Nathan Shaw, technical managing consultant of Liferay, Inc., presented “7 Habits of Highly Successful Liferay Projects” at the 2016 Liferay Symposium. The presentation was influenced by the best-selling book “7 Habits of Highly Successful People.” The highlights follow.
1) Be Proactive
Be proactive and not reactive.
- Learn what Liferay can do
- Stay informed via Liferay Pulse, company blogs, social media etc.
- Attend training
- Be aware of the features, for example
- Web content management system
- Staging / publishing
- Document types
- Content targeting
2) Begin with the End in Mind
Focus on the end goals and embrace change as a means to get there.
- Long term mindset
- Flexible
- Maintainable
- Survivable
- Enterprise-scale
- Quality matters
3) Put First things First
Focus on important urgent matters, not time wasters
- Important tasks cannot be ignored or they will become urgent, e.g. install product fixes before a bug shows up in production
- Don’t be afraid to say no to things like vague requirements or over-engineering,
- Use published APIs, not custom code
- Don’t repeat yourself
- Use portlet configuration for related portlets instead of writing multiple portlets
- Factor to a common service, jar or portal property
- Use small building blocks with clear responsibilities
- Use css class wrappers in theme
- Test integrated development
- Write tests from requirements and write code until the tests pass
- For developers, have automated tools
- For QA, use automated regression tools and manual testing for new capabilities
- Develop like you are in production
- Production ready logging
- Don’t use omniadmin
- A prod like environment is required for QA, e.g. clustering, SSO, services etc.
4) Think Win/Win
High consideration and courage contribute to win/win among teams. Important factors include.

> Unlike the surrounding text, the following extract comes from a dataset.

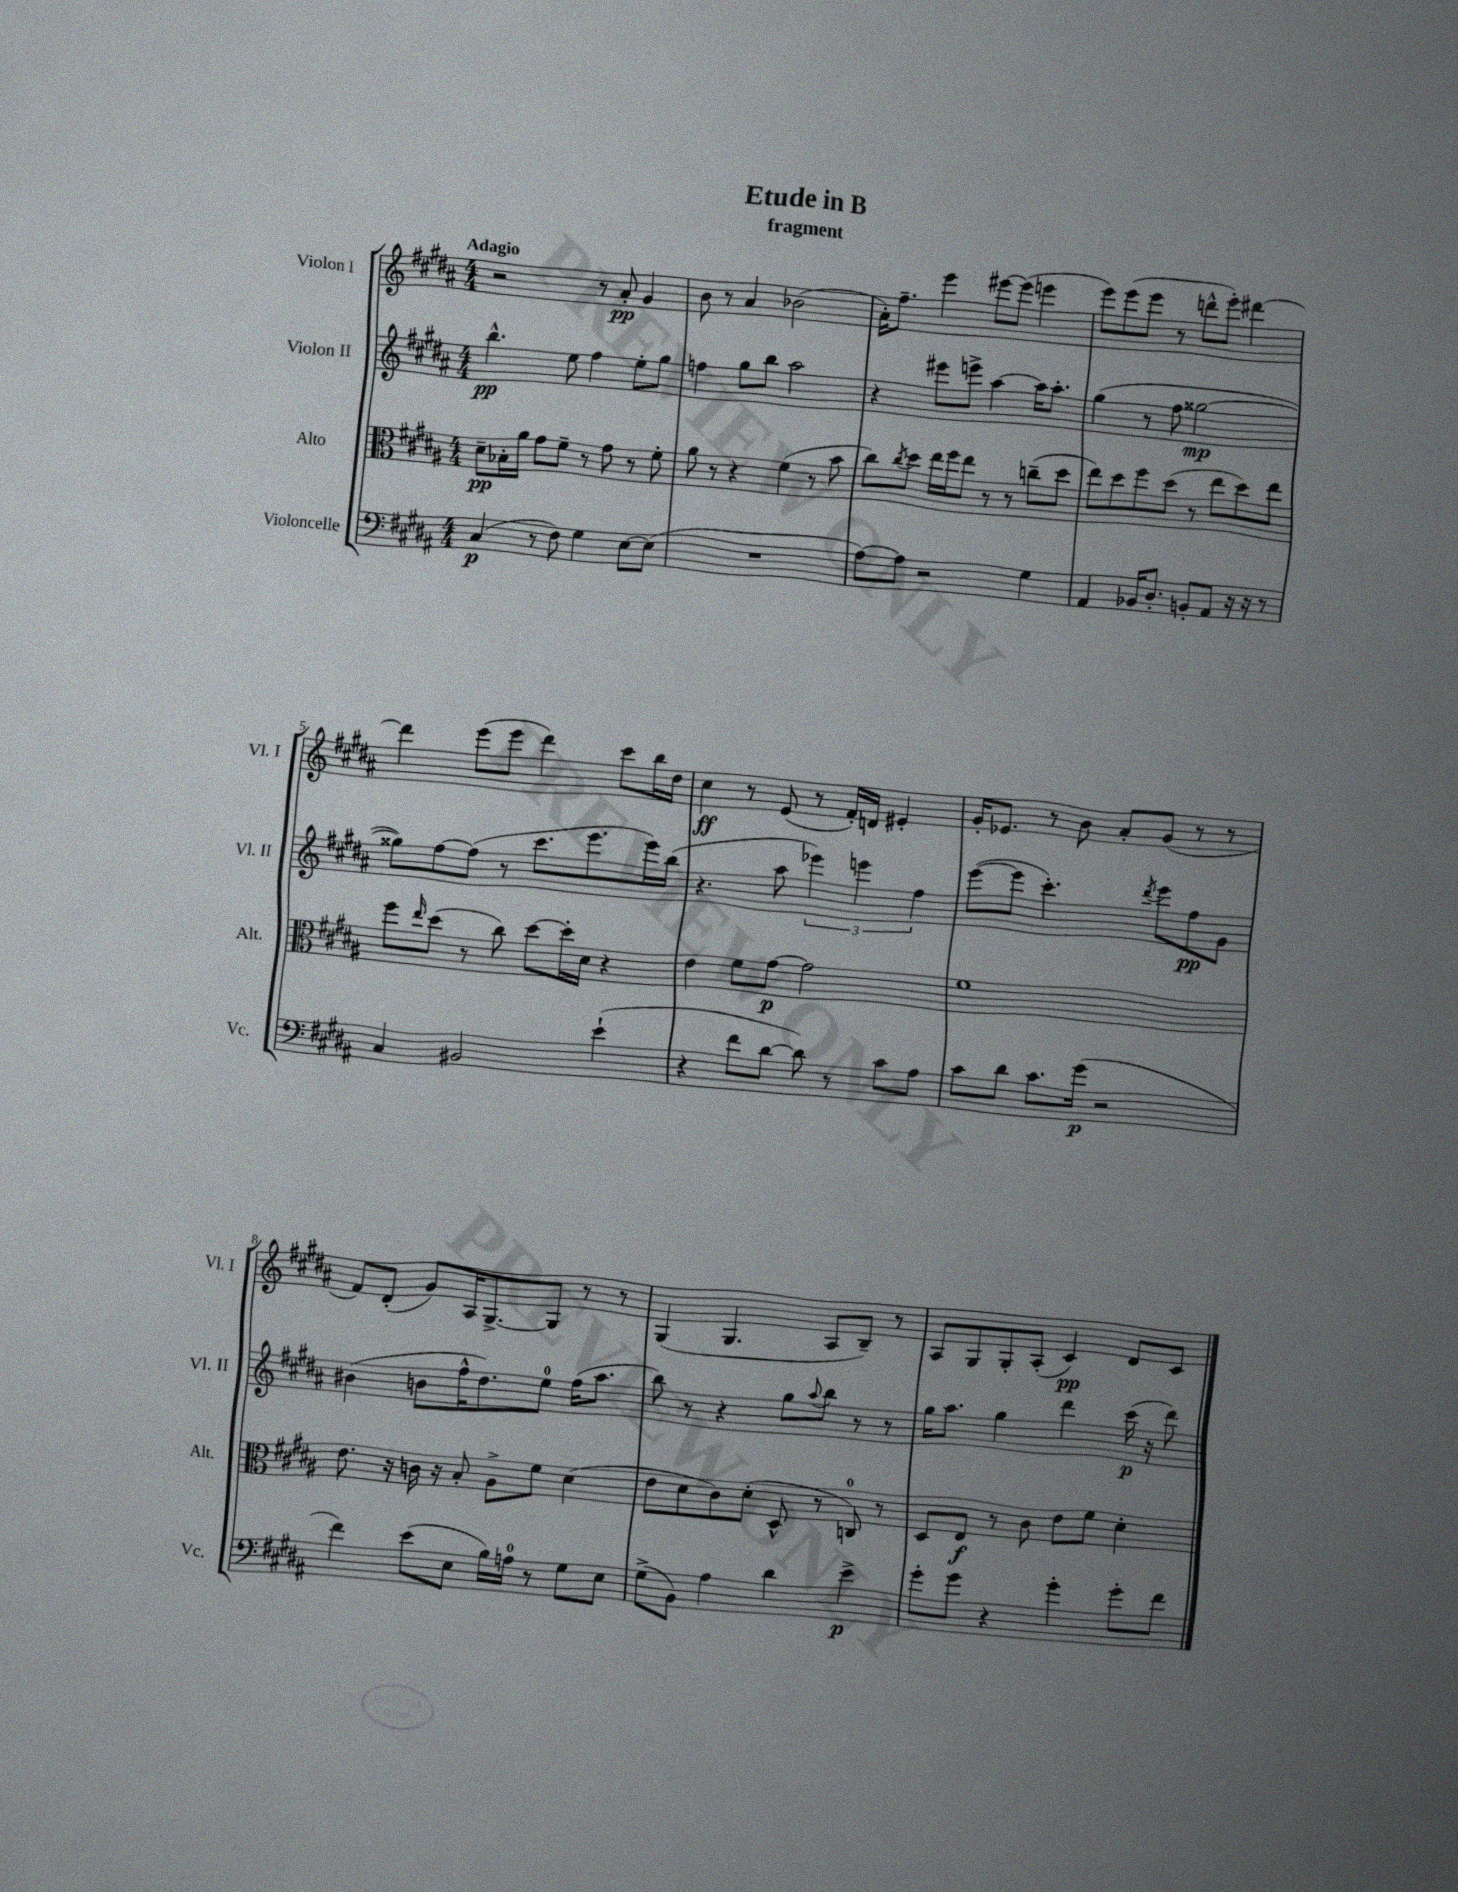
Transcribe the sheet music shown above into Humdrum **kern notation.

- Universal source code control for not just code but also server configuration
- Use tickets for tracking all work
- Lightweight document for processes
- Just-enough documentation for architecture
- Test automation
- Levels of prioritization – everything isn’t a sev 1 defect or a blocker
- API contracts
- Error correction mechanism, e.g. developers review requirements, QA tests against them and business signs off
5) Seek First to Understand
Understand what is happening with your team and systems.
- For your team
- Track all work
- Use Agile techniques for delivery
- For your production system
- Retained and searchable logs
- Application performance monitoring
- Auditing for key events
- Click stream tracking when permissible
- Service metrics
- Heath dashboard
- Load testing and performance tuning
6) Synergize
The sum is greater than the parts. Trust and cooperation among the teams are critical.
7) Sharpen the Saw
Effective teams takes time during the projects to look at their processes and techniques to always look for improvements. Key contributors are.
- Open communication, e.g. JIRA
- Sprint retrospectives
- Active change management process
- Real user feedback
- Production support reviews
The session was very informative with real world techniques. While many of the habits are general good software development and project delivery best practices, there were Liferay specific concepts sprinkled throughout.